Krzysztof Czyżewski
Krzysztof Czyżewski
POET & PRACTITIONER OF IDEAS
Poland
Winter 2026
Contact Info
Instagram: krzysztof-czyżewski
BIOGRAPHY
Krzysztof Czyżewski was born in Warsaw and graduated in Polish philology from the Adam Mickiewicz University in Poznan. In 1978-1983 he worked as an actor at the Gardzienice Theater. During martial law in Poland, he became co-founder and editor of the underground magazine Czas Kultury. In 1990, he was one of the initiators of the Borderland Foundation and became its president. In 1991, he moved to Sejny, where he initiated the establishment of the Borderland Center of Arts, Cultures, Nations and became its director. He runs the international flying literary café Café Europa, which he initiated during the wars in the former Yugoslavia, and whose meetings, combining poetry readings with music and discussion, have been held all over the world. He is Director of Borderland’s theatrical works, including Three Women: Metamorphoses of the Medea Myth in Ovid and Picasso, and Mystery of the Bridge.
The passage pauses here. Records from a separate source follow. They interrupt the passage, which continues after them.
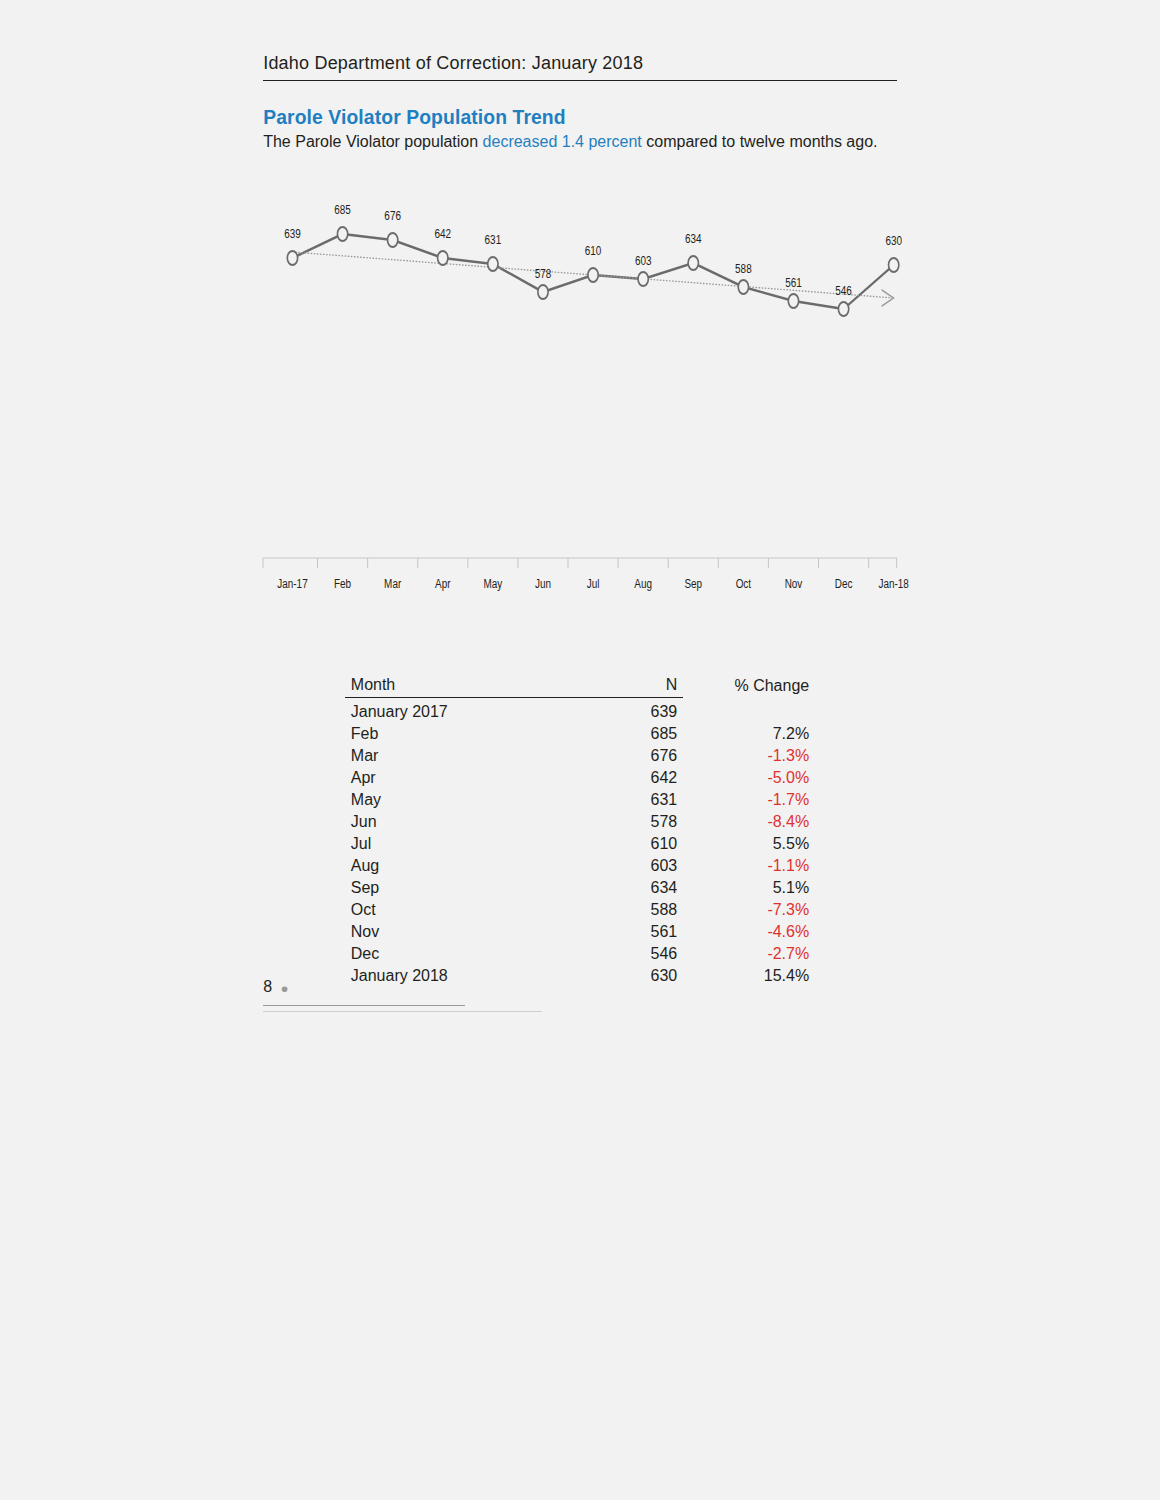Idaho Department of Correction: January 2018
Parole Violator Population Trend
The Parole Violator population decreased 1.4 percent compared to twelve months ago.
639 685 676 642 631 578 610 603 634 588 561 546 630 Jan-17 Feb Mar Apr May Jun Jul Aug Sep Oct Nov Dec Jan-18
| Month | N | % Change |
| --- | --- | --- |
| January 2017 | 639 | |
| Feb | 685 | 7.2% |
| Mar | 676 | -1.3% |
| Apr | 642 | -5.0% |
| May | 631 | -1.7% |
| Jun | 578 | -8.4% |
| Jul | 610 | 5.5% |
| Aug | 603 | -1.1% |
| Sep | 634 | 5.1% |
| Oct | 588 | -7.3% |
| Nov | 561 | -4.6% |
| Dec | 546 | -2.7% |
| January 2018 | 630 | 15.4% |
8 ●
He was artistic director of the European Capital of Culture Lublin project and ECC Wrocław 2016. Krzysztof lives with his wife and two children in Krasnogruda, a village on the border with Lithuania, where he runs the International Center for Dialogue with the Borderland team in a manor house that once belonged to the family of poet Czesław Miłosz.
PROJECT
In Fes, Krzysztof Czyżewski will be working on an epic poem of passage titled The Invisible Bridge. Understood as a more capacious form, the poetic tale will juxtapose different literary types. “Passage" refers to the liminal realm, hospitable to transgression. The poem will be composed as a palimpsest of different voices and poetics. It will be written in the form of a testament/manifesto, into which fragments of a philosophical-mystical treatise and excerpts from diary will be incorporated. The right context for his work will be the modern world in miniature. Crisis of multiculturalism. Shadows of genocide, the drama of refugees from the South, the new fascism. The Invisible Bridge once existed here. The secret of its construction has been lost. Deprived of it, the place and the community are experiencing decay. A drama of transition will play out between the Native, the Other and the Stranger. They will have to grapple with the boundaries of their identities, an increasingly common connective tissue disease, and a longing for love that transcends the horizon of their life experience.